Text passage:
+++++

The connectivity between the Hoppers is over the coax and through the duo node. That's why it has to be wired differently than other Dish receivers... the duo node facilitates two-way communication between the Hoppers & Joeys on the MoCA network.


----------



## P Smith (Jul 25, 2002)

Wire Nut said:


> .. Be sure to leave adequate space clear around the Hoppers for ventilation, they run a bit hotter than your old 922.


I found 1" space is not enough - the table's surface still heated well by the h2k


----------



## billcg (Apr 2, 2006)

The reason for side by side receivers was that the 722 was a bit noisy in the bedroom so it got moved to the family room where the 922 was. The long HDMI cable is already in place and been used for several years.

I have no particular reason for internet connectivity to both receivers except to meet the requirement that there needs to be either phone or internet connected. I'm hearing that I do not need to connect internet to both???

Yes, I have reading about the heat problem -- I will get fans as soon as the installation is complete.

I think that all my cables are RG-6 but I don't think that any of it is the special level. Should I insist that it all be replaced during instullation????


----------



## Wire Nut (Apr 6, 2012)

+++++

Exercise requirements:
**A.** From the forum thread about Dish Hopper receivers, extract the stretch from "The reason for" through "for several years.".
**B.** Decide whether each statement agrees with the forum thread about Dish Hopper receivers, and support each yes or no with the deciding words quoted from the thread. (i) P Smith found that leaving 1 inch of space around the receiver was enough. (ii) The 722 was moved to the family room because it was a bit noisy in the bedroom. (iii) billcg plans to get fans once the installation is complete.
**C.** Continue the forum thread about Dish Hopper receivers from where it stops.
The listing has no connection to the forum thread about Dish Hopper receivers.

Data below:
+++++

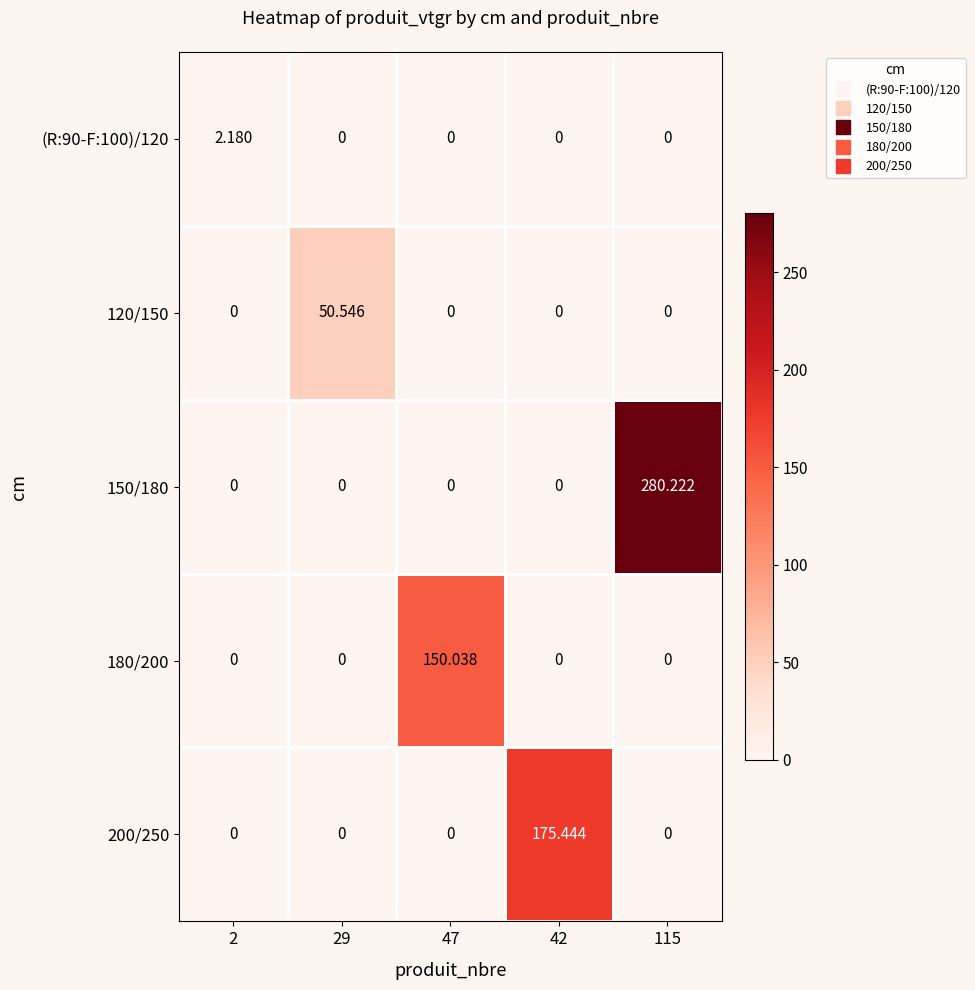

At which category is the sum across all series the highest?

115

+++++

Responses for each task:
**A.**
The reason for side by side receivers was that the 722 was a bit noisy in the bedroom so it got moved to the family room where the 922 was. The long HDMI cable is already in place and been used for several years.

**B.**
(i) No: "I found 1" space is not enough - the table's surface still heated well by the h2k"
(ii) Yes: "the 722 was a bit noisy in the bedroom so it got moved to the family room where the 922 was."
(iii) Yes: "I will get fans as soon as the installation is complete."

**C.**
As long as the cables are RG-6, under 200', and free of damage, hidden splices, and tight bends you should be fine. Dish recommends cable swept to 3,000MHZ and the DPX configuration does use all frequencies in that range. It would be best to have the cable replaced if it is accessible. Having broadband connected to your receivers is not required, but is very highly recommended. Hooking one Hopper to an ethernet cable should connect the other through Moca, but I've seen some cases where this does not work correctly so I think there is a bug in the software at the moment. Your installer can put a HIC and tap in line to ensure both are connected.


----------



## billcg (Apr 2, 2006)

Post install wrapup!!!
The installer came right on time, agreed to return the joeys, replaced the LMB on the dish and the RG-6 external wiring, installed the two Hoppers and took the old receivers.
It took 2.5 hours most of which was waiting for Hopper installations.

Thank you all for your help!!!
Bill...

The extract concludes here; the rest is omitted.